## Dataset excerpts
+ + +

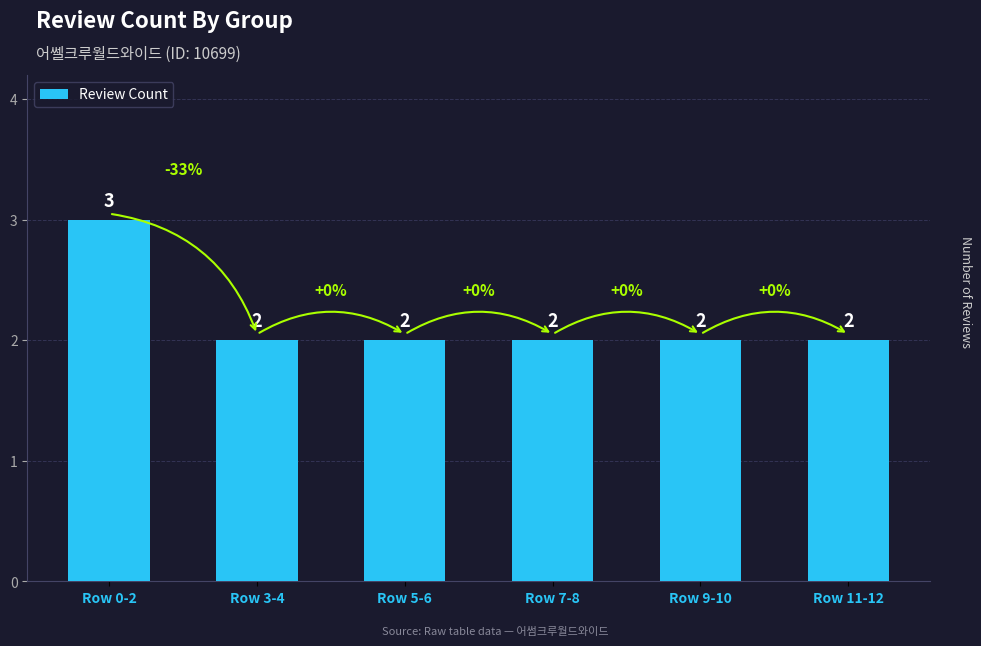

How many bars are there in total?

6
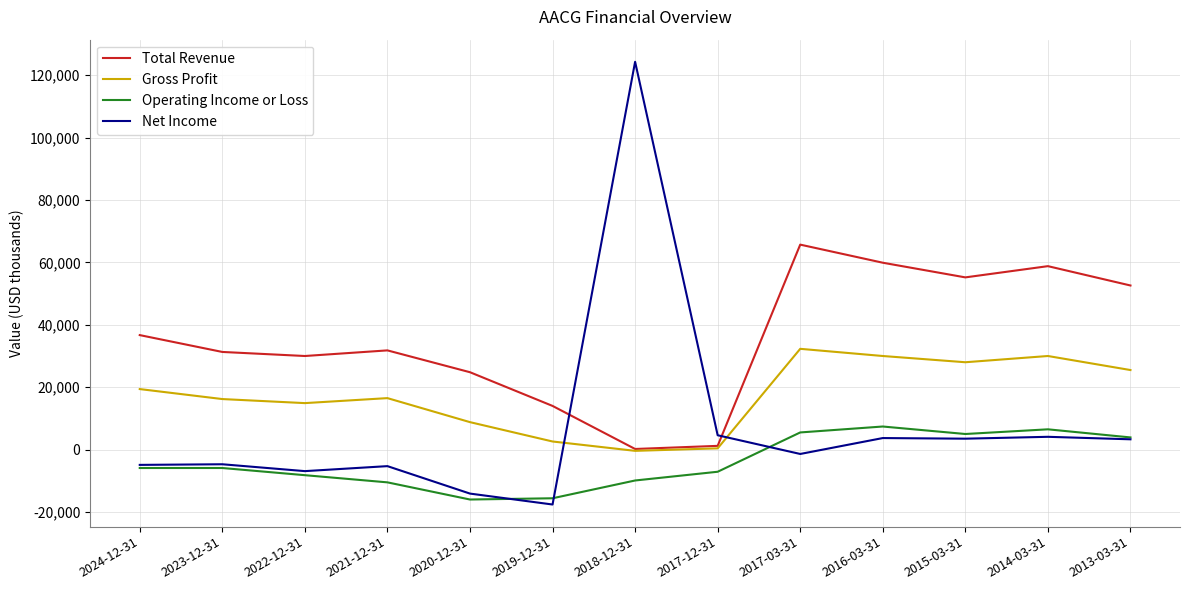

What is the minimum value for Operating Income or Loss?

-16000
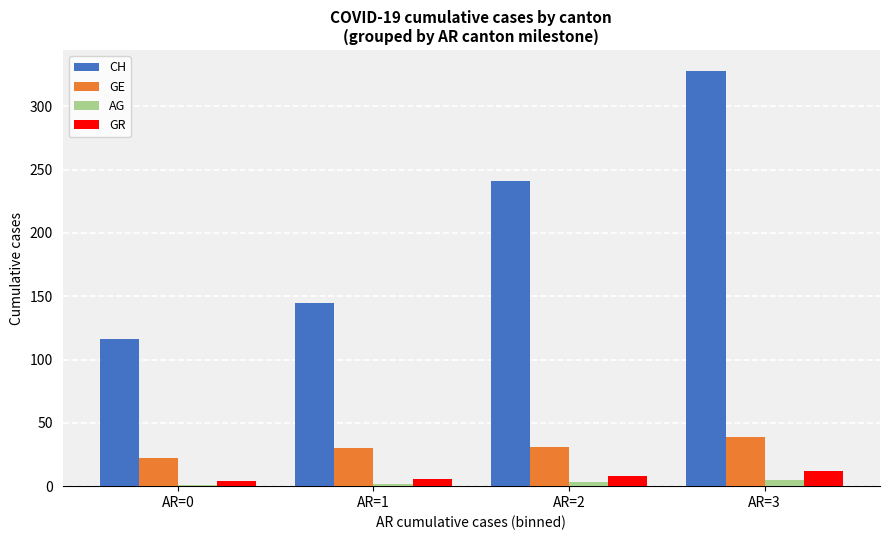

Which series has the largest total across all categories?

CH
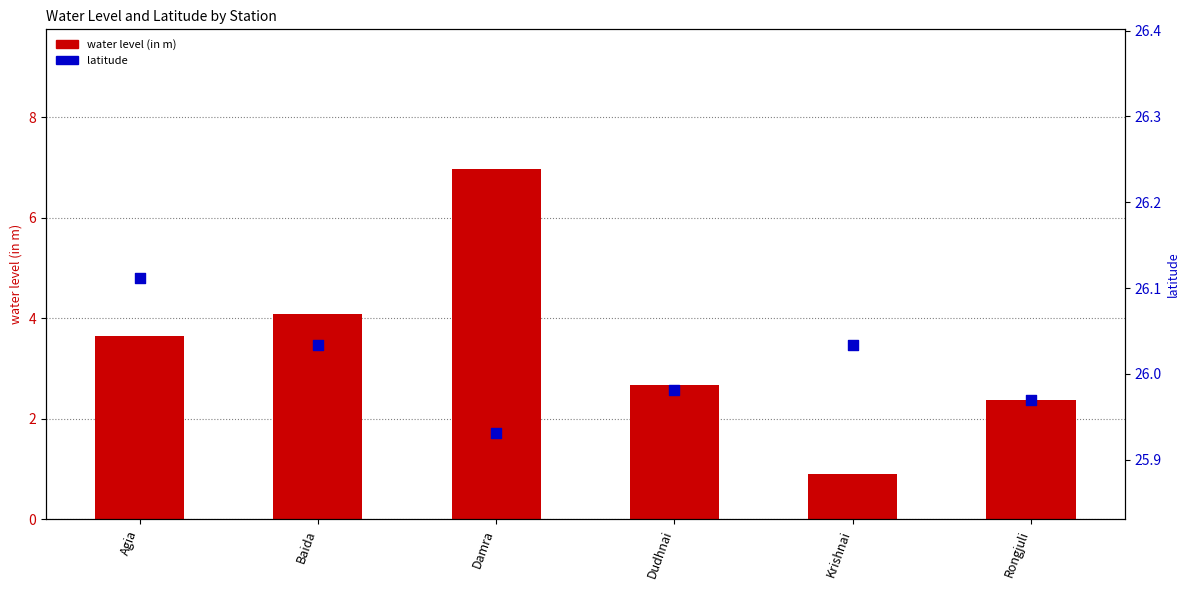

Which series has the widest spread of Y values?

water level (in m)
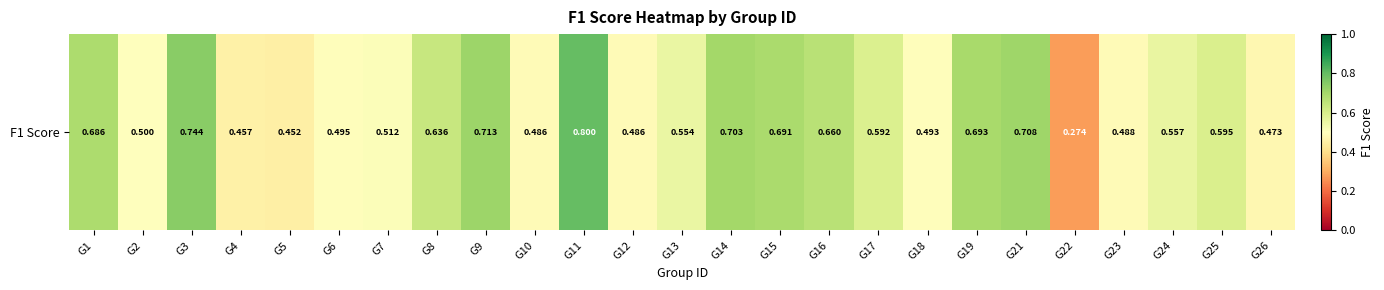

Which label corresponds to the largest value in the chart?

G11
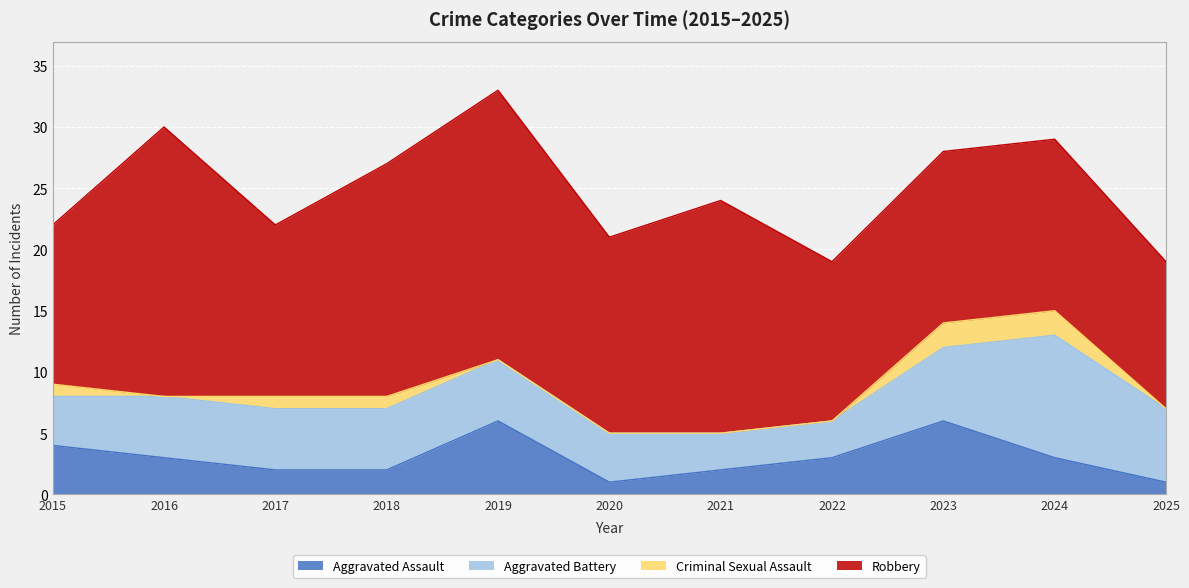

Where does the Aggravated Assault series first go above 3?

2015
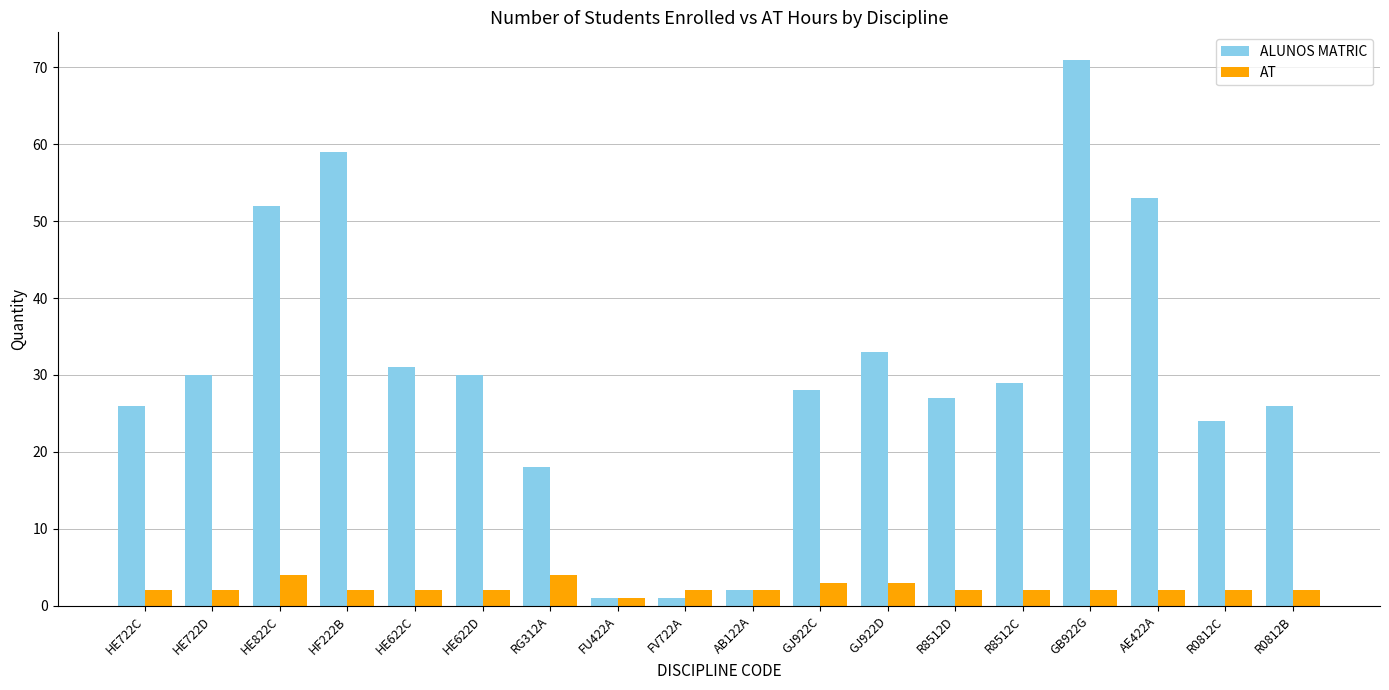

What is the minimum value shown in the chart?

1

+ + +

## What to do
Render everything from the line containing "What is the minimum value for" down to the end of the listing as a numbered list, including both ends, skipping blank lines and leaving out the pictures.

## Response box
1. What is the minimum value for Operating Income or Loss?
2. -16000
3. Which series has the largest total across all categories?
4. CH
5. Which series has the widest spread of Y values?
6. water level (in m)
7. Which label corresponds to the largest value in the chart?
8. G11
9. Where does the Aggravated Assault series first go above 3?
10. 2015
11. What is the minimum value shown in the chart?
12. 1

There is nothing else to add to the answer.